__PROBLEM TO WORK ON__:
From the records below, pull out each line that contains the string "teal".

__STORED DATA__:
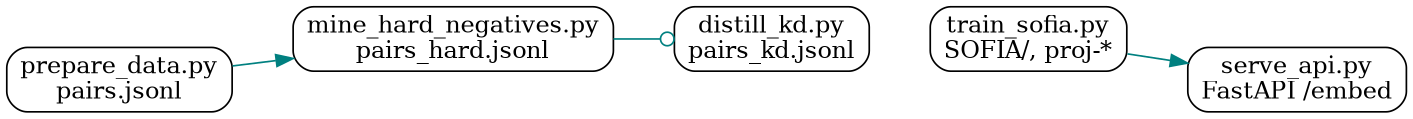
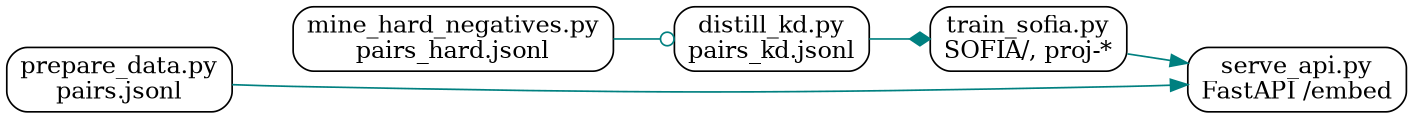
  digraph {
    rankdir=LR
    node [shape=box style=rounded]
    edge [arrowhead=normal color=teal]
    n1 [label="prepare_data.py\npairs.jsonl"]
    n2 [label="mine_hard_negatives.py\npairs_hard.jsonl"]
    n3 [label="distill_kd.py\npairs_kd.jsonl"]
    n4 [label="train_sofia.py\nSOFIA/, proj-*"]
    n5 [label="serve_api.py\nFastAPI /embed"]
-   n1 -> n2
+   n1 -> n5
    n2 -> n3 [arrowhead=odot]
+   n3 -> n4 [arrowhead=diamond]
    n4 -> n5
  }
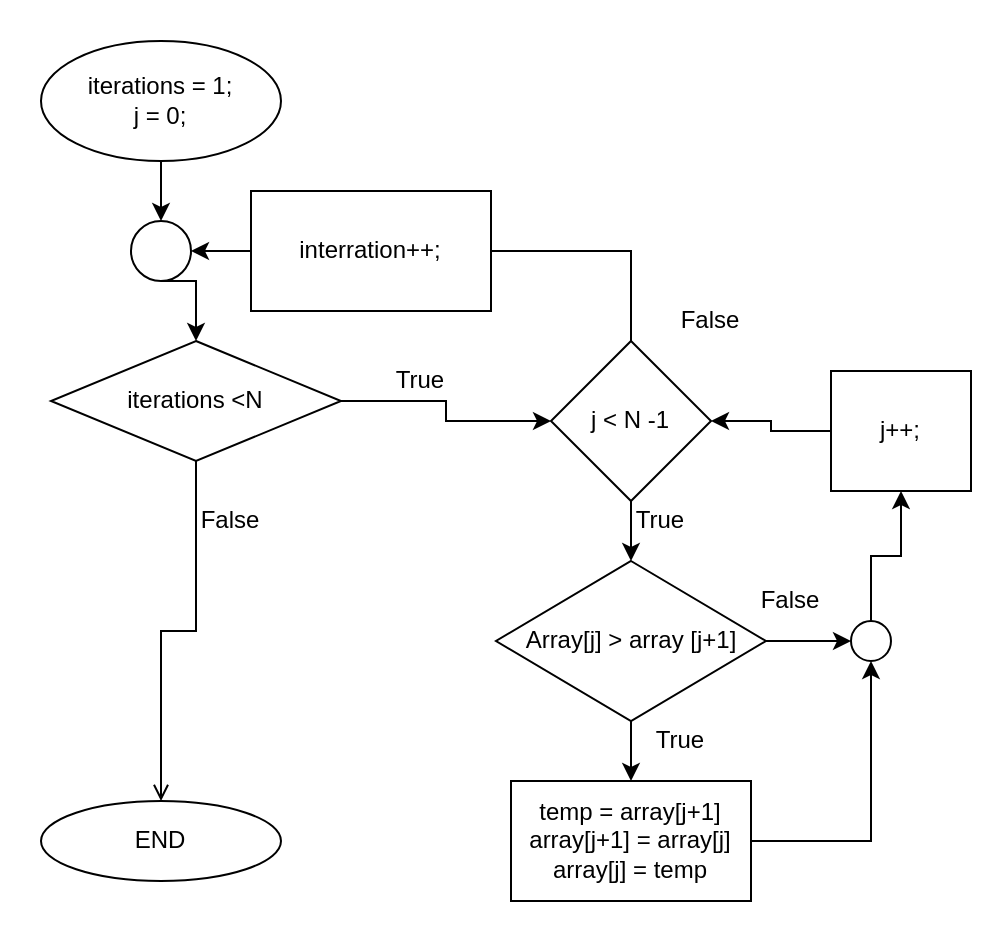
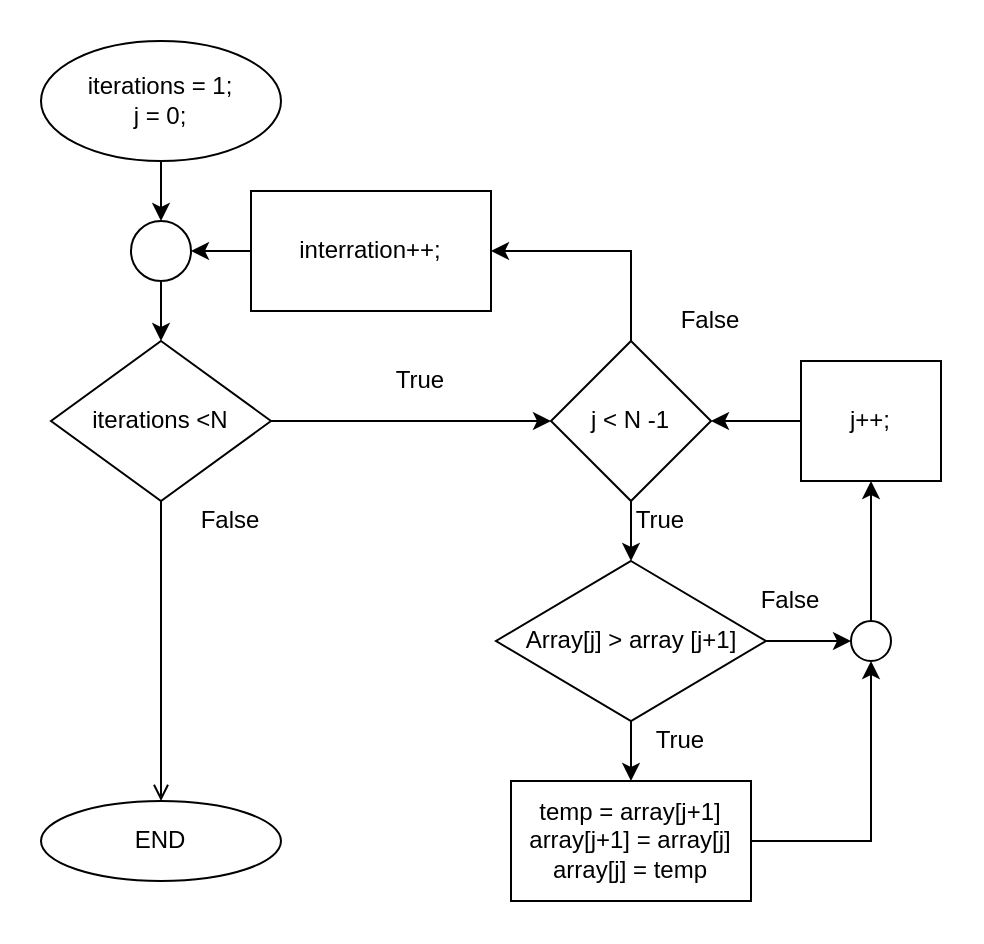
  <mxCell id="0" />
  <mxCell id="1" parent="0" />
  <mxCell id="2" style="edgeStyle=orthogonalEdgeStyle;rounded=0;orthogonalLoop=1;jettySize=auto;html=1;exitX=0.5;exitY=1;exitDx=0;exitDy=0;" parent="1" source="3" target="5" edge="1"><mxGeometry relative="1" as="geometry" /></mxCell>
  <mxCell id="3" value="&lt;div&gt;iterations = 1;&lt;/div&gt;&lt;div&gt;j = 0;&lt;br&gt;&lt;/div&gt;" style="ellipse;whiteSpace=wrap;html=1;strokeColor=#000000;" parent="1" vertex="1"><mxGeometry x="20" y="20" width="120" height="60" as="geometry" /></mxCell>
  <mxCell id="4" style="edgeStyle=orthogonalEdgeStyle;rounded=0;orthogonalLoop=1;jettySize=auto;html=1;exitX=0.5;exitY=1;exitDx=0;exitDy=0;entryX=0.5;entryY=0;entryDx=0;entryDy=0;" parent="1" source="5" target="8" edge="1"><mxGeometry relative="1" as="geometry" /></mxCell>
  <mxCell id="5" value="" style="ellipse;whiteSpace=wrap;html=1;aspect=fixed;strokeColor=#000000;" parent="1" vertex="1"><mxGeometry x="65" y="110" width="30" height="30" as="geometry" /></mxCell>
  <mxCell id="6" style="edgeStyle=orthogonalEdgeStyle;rounded=0;orthogonalLoop=1;jettySize=auto;html=1;exitX=0.5;exitY=1;exitDx=0;exitDy=0;endArrow=open;" parent="1" source="8" target="21" edge="1"><mxGeometry relative="1" as="geometry" /></mxCell>
  <mxCell id="7" style="edgeStyle=orthogonalEdgeStyle;rounded=0;orthogonalLoop=1;jettySize=auto;html=1;exitX=1;exitY=0.5;exitDx=0;exitDy=0;entryX=0;entryY=0.5;entryDx=0;entryDy=0;" parent="1" source="8" target="13" edge="1"><mxGeometry relative="1" as="geometry" /></mxCell>
- <mxCell id="8" value="iterations &amp;lt;N" style="rhombus;whiteSpace=wrap;html=1;strokeColor=#000000;" parent="1" vertex="1"><mxGeometry x="25" y="170" width="145" height="60" as="geometry" /></mxCell>
+ <mxCell id="8" value="iterations &amp;lt;N" style="rhombus;whiteSpace=wrap;html=1;strokeColor=#000000;" parent="1" vertex="1"><mxGeometry x="25" y="170" width="110" height="80" as="geometry" /></mxCell>
  <mxCell id="9" style="edgeStyle=orthogonalEdgeStyle;rounded=0;orthogonalLoop=1;jettySize=auto;html=1;exitX=0;exitY=0.5;exitDx=0;exitDy=0;entryX=1;entryY=0.5;entryDx=0;entryDy=0;" parent="1" source="10" target="5" edge="1"><mxGeometry relative="1" as="geometry" /></mxCell>
  <mxCell id="10" value="interration++;" style="rounded=0;whiteSpace=wrap;html=1;strokeColor=#000000;" parent="1" vertex="1"><mxGeometry x="125" y="95" width="120" height="60" as="geometry" /></mxCell>
- <mxCell id="11" style="edgeStyle=orthogonalEdgeStyle;rounded=0;orthogonalLoop=1;jettySize=auto;html=1;exitX=0.5;exitY=0;exitDx=0;exitDy=0;entryX=1;entryY=0.5;entryDx=0;entryDy=0;endArrow=none;" parent="1" source="13" target="10" edge="1"><mxGeometry relative="1" as="geometry" /></mxCell>
+ <mxCell id="11" style="edgeStyle=orthogonalEdgeStyle;rounded=0;orthogonalLoop=1;jettySize=auto;html=1;exitX=0.5;exitY=0;exitDx=0;exitDy=0;entryX=1;entryY=0.5;entryDx=0;entryDy=0;" parent="1" source="13" target="10" edge="1"><mxGeometry relative="1" as="geometry" /></mxCell>
  <mxCell id="12" style="edgeStyle=orthogonalEdgeStyle;rounded=0;orthogonalLoop=1;jettySize=auto;html=1;exitX=0.5;exitY=1;exitDx=0;exitDy=0;entryX=0.5;entryY=0;entryDx=0;entryDy=0;" parent="1" source="13" target="16" edge="1"><mxGeometry relative="1" as="geometry" /></mxCell>
  <mxCell id="13" value="j &amp;lt; N -1" style="rhombus;whiteSpace=wrap;html=1;strokeColor=#000000;" parent="1" vertex="1"><mxGeometry x="275" y="170" width="80" height="80" as="geometry" /></mxCell>
  <mxCell id="14" style="edgeStyle=orthogonalEdgeStyle;rounded=0;orthogonalLoop=1;jettySize=auto;html=1;exitX=0.5;exitY=1;exitDx=0;exitDy=0;entryX=0.5;entryY=0;entryDx=0;entryDy=0;" parent="1" source="16" target="20" edge="1"><mxGeometry relative="1" as="geometry" /></mxCell>
  <mxCell id="15" style="edgeStyle=orthogonalEdgeStyle;rounded=0;orthogonalLoop=1;jettySize=auto;html=1;exitX=1;exitY=0.5;exitDx=0;exitDy=0;entryX=0;entryY=0.5;entryDx=0;entryDy=0;" parent="1" source="16" target="23" edge="1"><mxGeometry relative="1" as="geometry" /></mxCell>
  <mxCell id="16" value="Array[j] &amp;gt; array [j+1]" style="rhombus;whiteSpace=wrap;html=1;strokeColor=#000000;" parent="1" vertex="1"><mxGeometry x="247.5" y="280" width="135" height="80" as="geometry" /></mxCell>
  <mxCell id="17" style="edgeStyle=orthogonalEdgeStyle;rounded=0;orthogonalLoop=1;jettySize=auto;html=1;exitX=0;exitY=0.5;exitDx=0;exitDy=0;" parent="1" source="18" target="13" edge="1"><mxGeometry relative="1" as="geometry" /></mxCell>
- <mxCell id="18" value="j++;" style="rounded=0;whiteSpace=wrap;html=1;strokeColor=#000000;" parent="1" vertex="1"><mxGeometry x="415" y="185" width="70" height="60" as="geometry" /></mxCell>
+ <mxCell id="18" value="j++;" style="rounded=0;whiteSpace=wrap;html=1;strokeColor=#000000;" parent="1" vertex="1"><mxGeometry x="400" y="180" width="70" height="60" as="geometry" /></mxCell>
  <mxCell id="19" style="edgeStyle=orthogonalEdgeStyle;rounded=0;orthogonalLoop=1;jettySize=auto;html=1;exitX=1;exitY=0.5;exitDx=0;exitDy=0;entryX=0.5;entryY=1;entryDx=0;entryDy=0;" parent="1" source="20" target="23" edge="1"><mxGeometry relative="1" as="geometry" /></mxCell>
  <mxCell id="20" value="&lt;div&gt;temp = array[j+1]&lt;/div&gt;&lt;div&gt;array[j+1] = array[j]&lt;/div&gt;&lt;div&gt;array[j] = temp&lt;br&gt;&lt;/div&gt;" style="rounded=0;whiteSpace=wrap;html=1;strokeColor=#000000;" parent="1" vertex="1"><mxGeometry x="255" y="390" width="120" height="60" as="geometry" /></mxCell>
  <mxCell id="21" value="END" style="ellipse;whiteSpace=wrap;html=1;strokeColor=#000000;" parent="1" vertex="1"><mxGeometry x="20" y="400" width="120" height="40" as="geometry" /></mxCell>
  <mxCell id="22" style="edgeStyle=orthogonalEdgeStyle;rounded=0;orthogonalLoop=1;jettySize=auto;html=1;exitX=0.5;exitY=0;exitDx=0;exitDy=0;entryX=0.5;entryY=1;entryDx=0;entryDy=0;" parent="1" source="23" target="18" edge="1"><mxGeometry relative="1" as="geometry" /></mxCell>
  <mxCell id="23" value="" style="ellipse;whiteSpace=wrap;html=1;aspect=fixed;strokeColor=#000000;" parent="1" vertex="1"><mxGeometry x="425" y="310" width="20" height="20" as="geometry" /></mxCell>
  <mxCell id="24" style="edgeStyle=orthogonalEdgeStyle;rounded=0;orthogonalLoop=1;jettySize=auto;html=1;exitX=0.5;exitY=1;exitDx=0;exitDy=0;" parent="1" source="18" target="18" edge="1"><mxGeometry relative="1" as="geometry" /></mxCell>
  <mxCell id="25" value="False" style="text;html=1;strokeColor=none;fillColor=none;align=center;verticalAlign=middle;whiteSpace=wrap;rounded=0;" parent="1" vertex="1"><mxGeometry x="335" y="150" width="40" height="20" as="geometry" /></mxCell>
  <mxCell id="26" value="False" style="text;html=1;strokeColor=none;fillColor=none;align=center;verticalAlign=middle;whiteSpace=wrap;rounded=0;" parent="1" vertex="1"><mxGeometry x="375" y="290" width="40" height="20" as="geometry" /></mxCell>
  <mxCell id="27" value="False" style="text;html=1;strokeColor=none;fillColor=none;align=center;verticalAlign=middle;whiteSpace=wrap;rounded=0;" parent="1" vertex="1"><mxGeometry x="95" y="250" width="40" height="20" as="geometry" /></mxCell>
  <mxCell id="28" value="True" style="text;html=1;strokeColor=none;fillColor=none;align=center;verticalAlign=middle;whiteSpace=wrap;rounded=0;" parent="1" vertex="1"><mxGeometry x="190" y="180" width="40" height="20" as="geometry" /></mxCell>
  <mxCell id="29" value="True" style="text;html=1;strokeColor=none;fillColor=none;align=center;verticalAlign=middle;whiteSpace=wrap;rounded=0;" parent="1" vertex="1"><mxGeometry x="310" y="250" width="40" height="20" as="geometry" /></mxCell>
  <mxCell id="30" value="True" style="text;html=1;strokeColor=none;fillColor=none;align=center;verticalAlign=middle;whiteSpace=wrap;rounded=0;" parent="1" vertex="1"><mxGeometry x="320" y="360" width="40" height="20" as="geometry" /></mxCell>
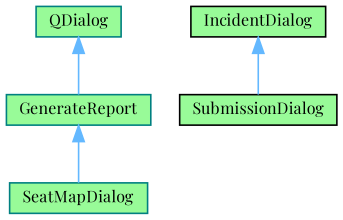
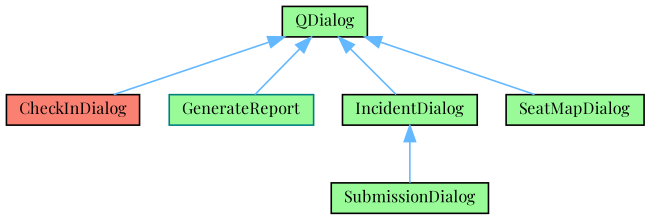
  digraph {
    fontname="Playfair Display"
    rankdir=TB
    node [color=teal fillcolor=palegreen fontname="Playfair Display" fontsize=10 shape=box style=filled]
    edge [color=steelblue1 dir=back fontname="Playfair Display" fontsize=10 labelfontname=Helvetica labelfontsize=10 style=solid]
-   n1 [height=0.2 label=QDialog width=0.4]
+   n1 [color=black height=0.2 label=QDialog width=0.4]
+   n2 [color=black fillcolor=salmon height=0.2 label=CheckInDialog width=0.4]
    n3 [height=0.2 label=GenerateReport width=0.4]
    n4 [color=black height=0.2 label=IncidentDialog width=0.4]
-   n5 [height=0.2 label=SeatMapDialog width=0.4]
+   n5 [color=black height=0.2 label=SeatMapDialog width=0.4]
    n6 [color=black height=0.2 label=SubmissionDialog width=0.4]
+   n1 -> n2
    n1 -> n3
-   n3 -> n5
+   n1 -> n4
+   n1 -> n5
    n4 -> n6
  }
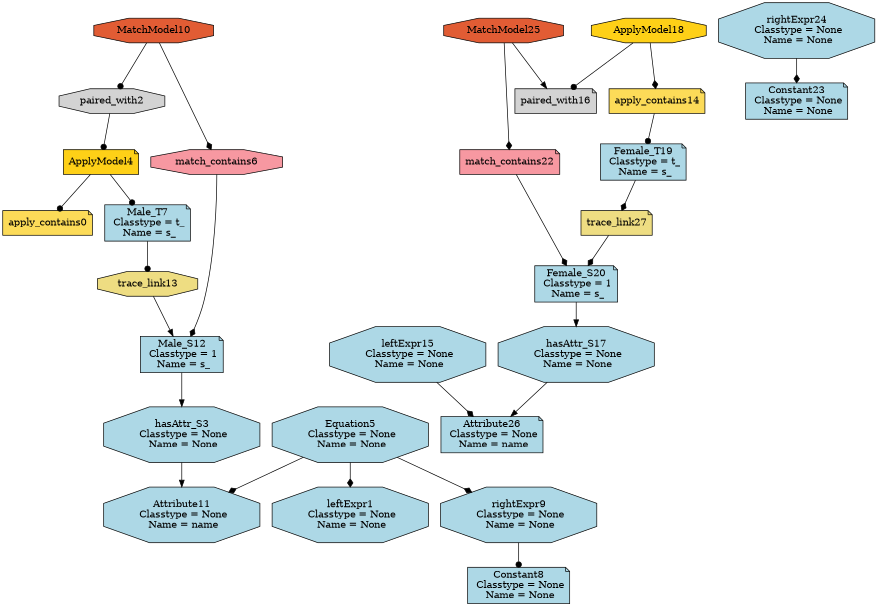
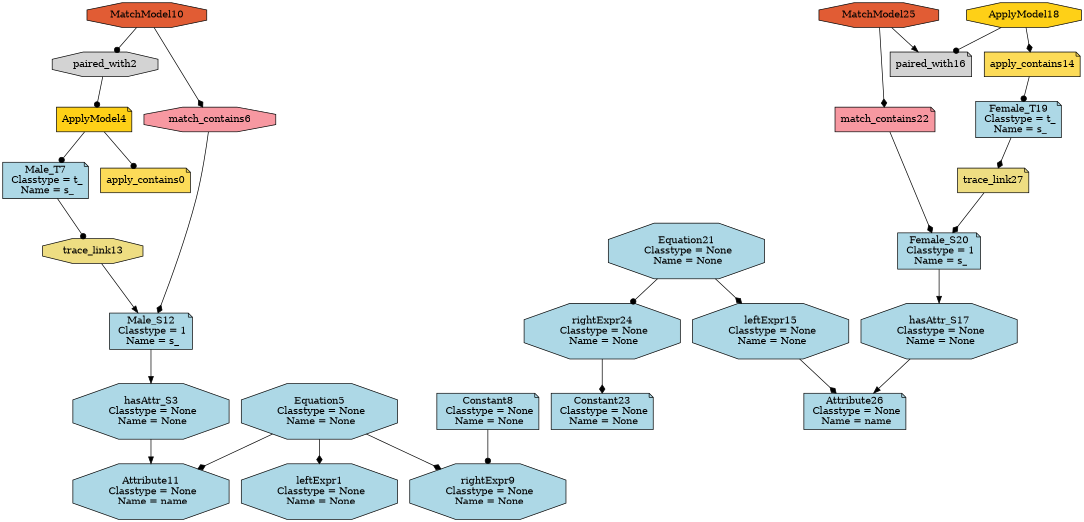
  digraph {
    node [fillcolor=lightblue shape=octagon style=filled]
    edge [arrowhead=diamond]
    apply_contains0 [fillcolor="#FCDB58" shape=note]
    "Male_T7\n Classtype = t_\n Name = s_" [shape=note]
    trace_link13 [fillcolor=lightgoldenrod]
    paired_with2 [fillcolor=lightgray]
    ApplyModel4 [fillcolor="#FED017" shape=note]
    "hasAttr_S3\n Classtype = None\n Name = None"
    "Attribute11\n Classtype = None\n Name = name"
    "Equation5\n Classtype = None\n Name = None"
    "leftExpr1\n Classtype = None\n Name = None"
    "rightExpr9\n Classtype = None\n Name = None"
    "Constant8\n Classtype = None\n Name = None" [shape=note]
    match_contains6 [fillcolor="#F798A1"]
    "Male_S12\n Classtype = 1\n Name = s_" [shape=note]
    MatchModel10 [fillcolor="#E15C34"]
    apply_contains14 [fillcolor="#FCDB58" shape=note]
    "Female_T19\n Classtype = t_\n Name = s_" [shape=note]
    trace_link27 [fillcolor=lightgoldenrod shape=note]
    "Attribute26\n Classtype = None\n Name = name" [shape=note]
    "leftExpr15\n Classtype = None\n Name = None"
    paired_with16 [fillcolor=lightgray shape=note]
    ApplyModel18 [fillcolor="#FED017"]
    "hasAttr_S17\n Classtype = None\n Name = None"
    "Female_S20\n Classtype = 1\n Name = s_" [shape=note]
+   "Equation21\n Classtype = None\n Name = None"
    "rightExpr24\n Classtype = None\n Name = None"
    "Constant23\n Classtype = None\n Name = None" [shape=note]
    match_contains22 [fillcolor="#F798A1" shape=note]
    MatchModel25 [fillcolor="#E15C34"]
    "Male_T7\n Classtype = t_\n Name = s_" -> trace_link13 [arrowhead=dot]
    trace_link13 -> "Male_S12\n Classtype = 1\n Name = s_" [arrowhead=normal]
    paired_with2 -> ApplyModel4 [arrowhead=dot]
    ApplyModel4 -> apply_contains0 [arrowhead=dot]
    ApplyModel4 -> "Male_T7\n Classtype = t_\n Name = s_" [arrowhead=dot]
    "hasAttr_S3\n Classtype = None\n Name = None" -> "Attribute11\n Classtype = None\n Name = name" [arrowhead=normal]
    "Equation5\n Classtype = None\n Name = None" -> "Attribute11\n Classtype = None\n Name = name"
    "Equation5\n Classtype = None\n Name = None" -> "leftExpr1\n Classtype = None\n Name = None"
    "Equation5\n Classtype = None\n Name = None" -> "rightExpr9\n Classtype = None\n Name = None"
-   "rightExpr9\n Classtype = None\n Name = None" -> "Constant8\n Classtype = None\n Name = None" [arrowhead=dot]
+   "Constant8\n Classtype = None\n Name = None" -> "rightExpr9\n Classtype = None\n Name = None" [arrowhead=dot]
    match_contains6 -> "Male_S12\n Classtype = 1\n Name = s_"
    "Male_S12\n Classtype = 1\n Name = s_" -> "hasAttr_S3\n Classtype = None\n Name = None" [arrowhead=normal]
    MatchModel10 -> paired_with2 [arrowhead=dot]
    MatchModel10 -> match_contains6
    apply_contains14 -> "Female_T19\n Classtype = t_\n Name = s_" [arrowhead=dot]
    "Female_T19\n Classtype = t_\n Name = s_" -> trace_link27
    trace_link27 -> "Female_S20\n Classtype = 1\n Name = s_"
    "leftExpr15\n Classtype = None\n Name = None" -> "Attribute26\n Classtype = None\n Name = name"
    ApplyModel18 -> apply_contains14
    ApplyModel18 -> paired_with16 [arrowhead=dot]
    "hasAttr_S17\n Classtype = None\n Name = None" -> "Attribute26\n Classtype = None\n Name = name" [arrowhead=normal]
    "Female_S20\n Classtype = 1\n Name = s_" -> "hasAttr_S17\n Classtype = None\n Name = None" [arrowhead=normal]
+   "Equation21\n Classtype = None\n Name = None" -> "leftExpr15\n Classtype = None\n Name = None"
+   "Equation21\n Classtype = None\n Name = None" -> "rightExpr24\n Classtype = None\n Name = None" [arrowhead=dot]
    "rightExpr24\n Classtype = None\n Name = None" -> "Constant23\n Classtype = None\n Name = None"
    match_contains22 -> "Female_S20\n Classtype = 1\n Name = s_"
    MatchModel25 -> paired_with16 [arrowhead=normal]
    MatchModel25 -> match_contains22
  }
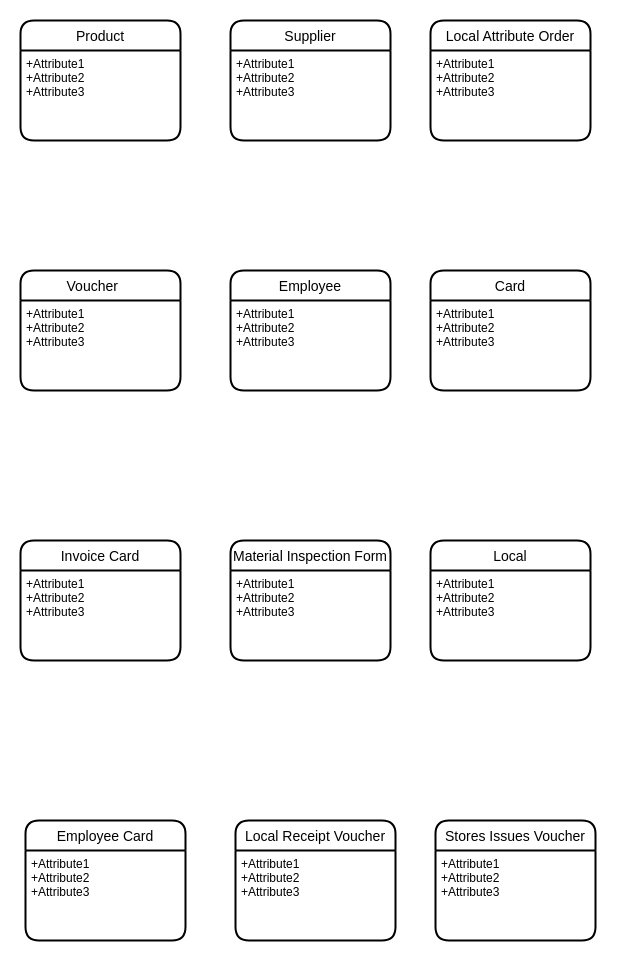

__RESPONSE FOR THIS EXERCISE__:
    edge [arrowhead=normal color=teal]
    node [color=teal fillcolor=palegreen fontname="Playfair Display" fontsize=10 shape=box style=filled]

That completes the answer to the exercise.